There is also a grouping helper, to make managing nested metrics easier. So this:

reporter.Measure("memcached.gets", 20);
reporter.Measure("memcached.sets", 2);
reporter.Measure("memcached.bytes.read", 342152);
reporter.Measure("memcached.bytes.written", 2183);

Can also be written as:

reporter.Group("memcached", x=>
{
       x.Measure("gets", 20);
       x.Measure("set", 2);

       x.Group("bytes", y=>
       {
               y.Measure("read", 342152);
               y.Measure("written", 2183);
       });
});

Librato Interface

The Librato interface allows you to build custom dashboards, set threshold-based alerts, rapidly detect and diagnose performance regressions in your production infrastructure, gain a deeper, shared understanding of your business across your team, and so much more!.

The interface can be accessed by visiting the AppHarbor apps web interface and selecting the application in question. Select Librato from the add-ons menu.

General Troubleshooting

It may take 2-3 minutes for the first results to show up in your Metrics account after you have deployed your app and the first request has been received.

Note that if AppHarbor idles your application, measurements will not be sent until it receives another request and is restarted. If you see intermittent gaps in your measurements during periods of low traffic this is the most likely cause.

Picking a plan

The development plan is free and intended to provide you with some basic, but extremely useful information about your application running on AppHarbor. It includes all the native metrics and presents them to you in a single dashboard that displays the last hour of data. To record custom metrics, configure alerting, access more than the last hour’s worth of data, etc. you’ll need to upgrade to a paid plan.

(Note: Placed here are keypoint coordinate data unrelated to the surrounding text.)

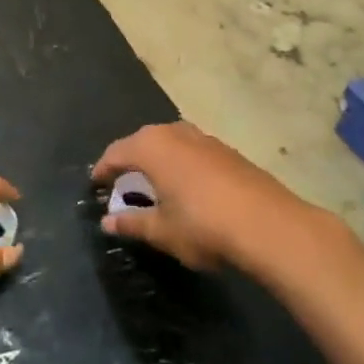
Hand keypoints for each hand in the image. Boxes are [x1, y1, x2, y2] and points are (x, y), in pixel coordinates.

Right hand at [92, 122, 306, 269]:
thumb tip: (107, 222)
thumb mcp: (161, 231)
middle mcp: (175, 132)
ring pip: (170, 143)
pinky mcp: (227, 150)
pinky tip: (187, 187)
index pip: (116, 152)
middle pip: (142, 142)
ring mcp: (204, 138)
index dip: (103, 169)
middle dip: (130, 162)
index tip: (95, 185)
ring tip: (154, 185)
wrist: (268, 225)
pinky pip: (191, 151)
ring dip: (158, 161)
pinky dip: (181, 165)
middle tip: (122, 186)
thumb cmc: (203, 226)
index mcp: (151, 146)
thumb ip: (132, 223)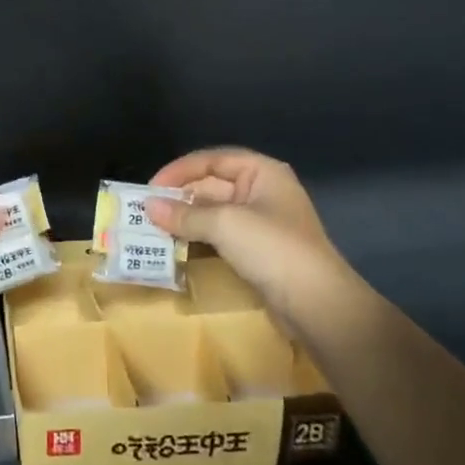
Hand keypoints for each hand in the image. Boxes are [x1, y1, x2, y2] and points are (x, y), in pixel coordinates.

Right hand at [145, 148, 349, 306]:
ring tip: (154, 228)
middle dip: (180, 197)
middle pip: (212, 184)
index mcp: (262, 172)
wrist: (317, 304)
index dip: (179, 170)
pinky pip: (221, 234)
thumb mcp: (224, 224)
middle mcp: (262, 191)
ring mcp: (261, 222)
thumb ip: (184, 214)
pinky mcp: (258, 250)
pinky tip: (177, 245)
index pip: (212, 160)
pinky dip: (198, 237)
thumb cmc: (272, 248)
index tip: (150, 188)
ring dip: (186, 218)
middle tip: (146, 212)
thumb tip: (148, 207)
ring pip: (214, 211)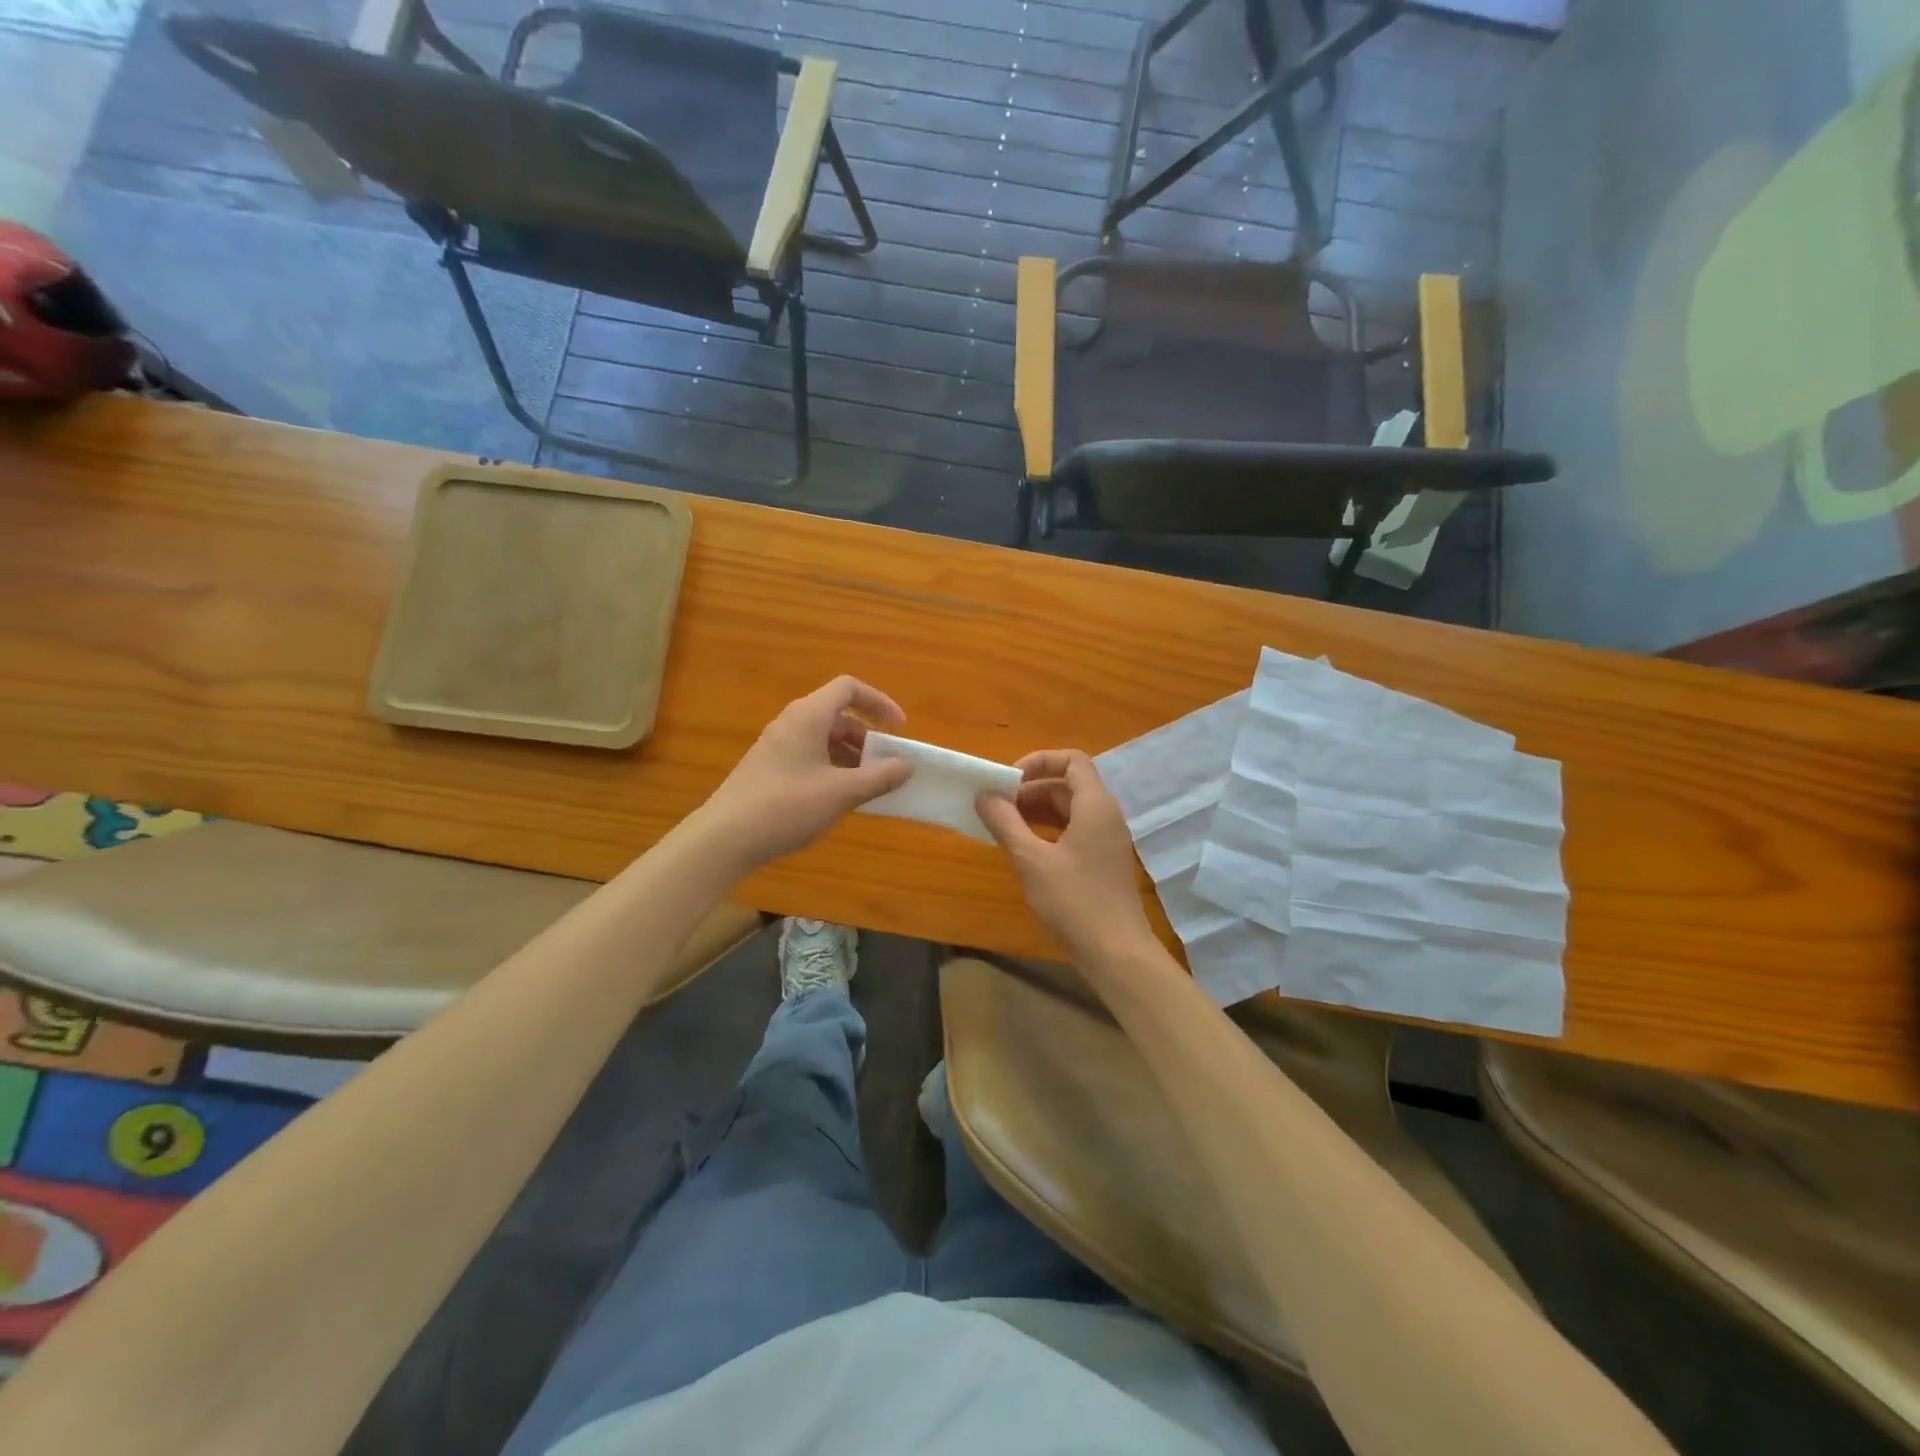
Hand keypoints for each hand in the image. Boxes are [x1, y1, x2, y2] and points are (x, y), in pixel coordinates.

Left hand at [696, 676, 913, 872]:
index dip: (878, 702)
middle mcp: (791, 722)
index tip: (898, 729)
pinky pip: (809, 755)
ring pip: (823, 737)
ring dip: (850, 755)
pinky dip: (832, 767)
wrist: (725, 837)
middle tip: (885, 764)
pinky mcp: (768, 767)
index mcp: (808, 716)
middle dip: (867, 736)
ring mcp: (777, 745)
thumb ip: (879, 777)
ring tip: (867, 784)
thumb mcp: (841, 793)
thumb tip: (906, 766)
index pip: (848, 688)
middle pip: (837, 714)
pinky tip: (838, 797)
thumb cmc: (787, 806)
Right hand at [975, 750, 1156, 960]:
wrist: (1116, 951)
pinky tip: (1026, 849)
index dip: (1040, 761)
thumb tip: (984, 794)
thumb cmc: (1074, 900)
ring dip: (1039, 810)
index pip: (1072, 760)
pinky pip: (1076, 830)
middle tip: (999, 805)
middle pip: (1069, 784)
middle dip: (1032, 788)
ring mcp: (1108, 840)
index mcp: (1095, 805)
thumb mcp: (1031, 860)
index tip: (1009, 779)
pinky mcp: (1104, 861)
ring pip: (1071, 809)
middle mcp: (1106, 816)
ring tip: (1006, 825)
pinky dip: (1050, 830)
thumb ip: (1005, 822)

Depending on your intended usage level there are several plans to choose from. Each plan includes the native metrics and offers an increasingly larger capacity for other metrics. To determine which plan fits best, take the total number of custom metrics you need and divide by the total number of worker units in your app. Then choose the plan with the correct amount of custom metrics per worker unit.

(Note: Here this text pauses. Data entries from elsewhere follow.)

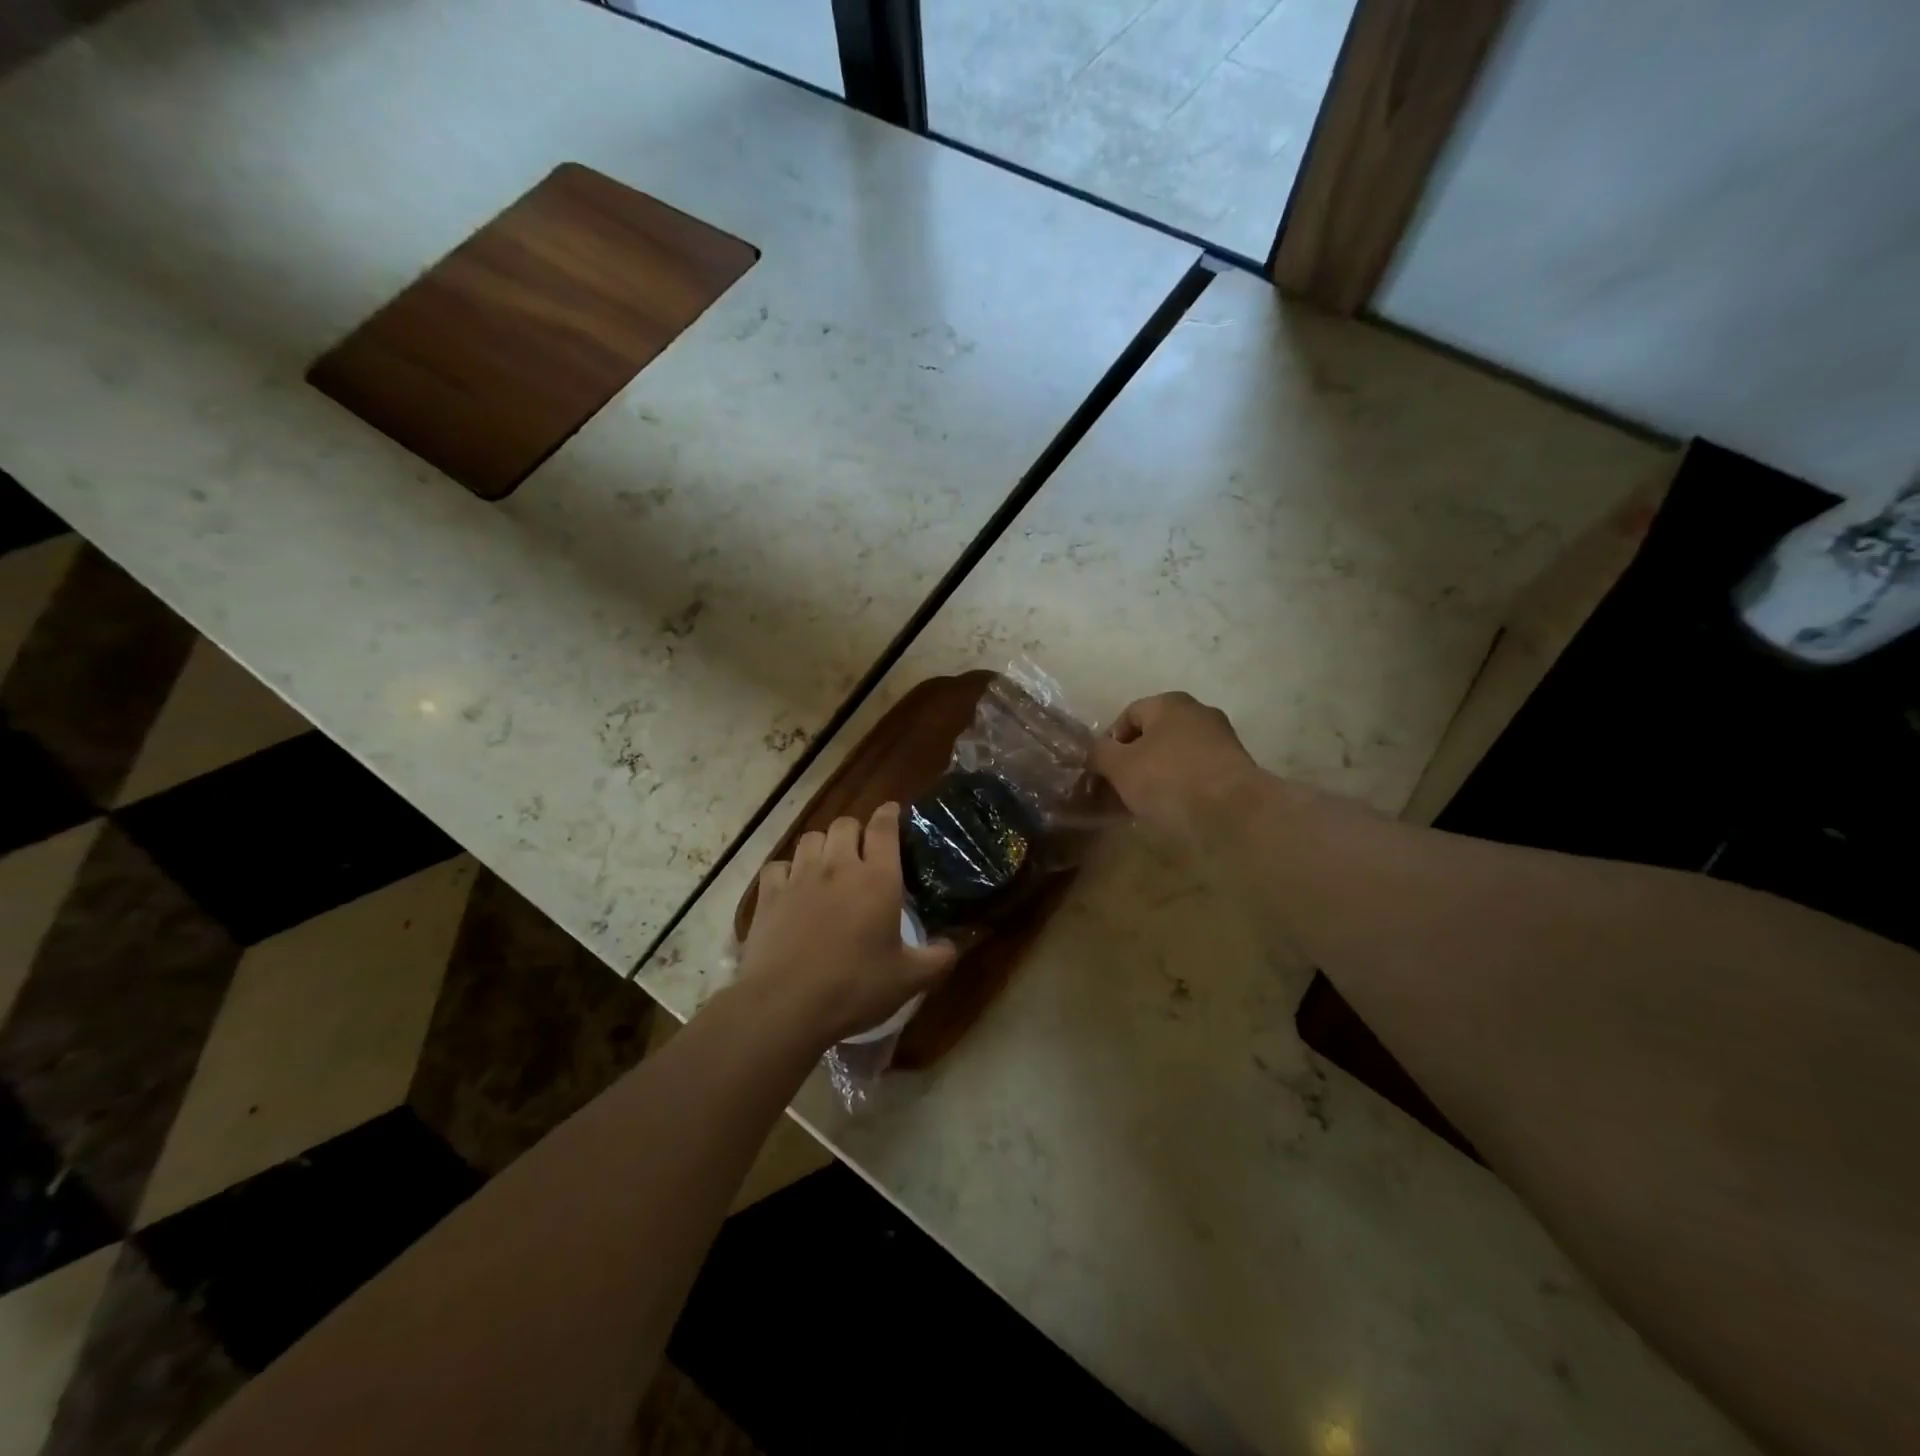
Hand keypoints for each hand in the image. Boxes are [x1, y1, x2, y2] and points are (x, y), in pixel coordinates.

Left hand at [736, 802, 956, 1047]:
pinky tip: (792, 886)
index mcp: (877, 878)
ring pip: (811, 838)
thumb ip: (938, 958)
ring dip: (823, 845)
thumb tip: (953, 945)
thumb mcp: (909, 980)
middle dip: (855, 831)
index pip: (883, 827)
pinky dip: (787, 870)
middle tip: (862, 851)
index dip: (889, 814)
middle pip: (845, 824)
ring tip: (828, 865)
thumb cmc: (854, 988)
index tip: (892, 811)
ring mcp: (799, 877)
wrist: (785, 1005)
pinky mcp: (768, 894)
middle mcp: (838, 866)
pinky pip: (778, 865)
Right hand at [1089, 692, 1266, 846]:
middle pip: (1153, 735)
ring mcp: (1221, 739)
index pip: (1127, 716)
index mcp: (1169, 703)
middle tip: (1120, 790)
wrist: (1234, 813)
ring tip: (1144, 804)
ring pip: (1175, 755)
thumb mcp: (1120, 767)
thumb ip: (1100, 754)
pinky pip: (1196, 772)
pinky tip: (1173, 809)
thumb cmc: (1169, 780)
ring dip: (1156, 775)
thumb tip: (1095, 752)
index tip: (1102, 772)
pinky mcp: (1236, 767)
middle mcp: (1198, 712)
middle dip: (1133, 761)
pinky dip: (1181, 786)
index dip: (1109, 743)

Custom metrics are typically aggregated across workers in an application and can be directly decremented from the plan’s capacity when estimating. Do keep in mind that some primitives (e.g. the measure# supported in our logging integration) may report different parts of a distribution as multiple metrics.

The only other component that some advanced users may need to consider is submitting metrics at resolution higher than the default of 60s. All metrics submitted through our logging integration are at 60s resolution, so this section only applies if you are directly submitting metrics to Librato’s API from your application code at an interval of less than 60s. If these conditions apply we normalize your resolution to 60s to calculate the capacity consumed. For example, 10s resolution metrics consume metric capacity at a rate of 2.5x 60s resolution metrics so the Platinum plan that includes 40 custom metrics / worker unit at 60s resolution would include 16 custom metrics / worker unit at 10s resolution.

Migrating between plans

As long as the plan you are migrating to includes enough allocated measurements for your usage, you can migrate between plans at any time without any interruption to your metrics.

Use the AppHarbor UI to migrate to a new plan.

  • From the applications page select your application.
  • Your application will list the installed add-ons. Click on Librato.
  • On the Librato add-on page choose the desired plan.

Removing the add-on

Librato can be removed via the AppHarbor UI.

This will destroy all associated data and cannot be undone!

  • From the applications page select your application.
  • Your application will list the installed add-ons. Click on Librato.
  • On the Librato add-on page choose UNINSTALL.

Note: Librato data can be exported through the Librato API.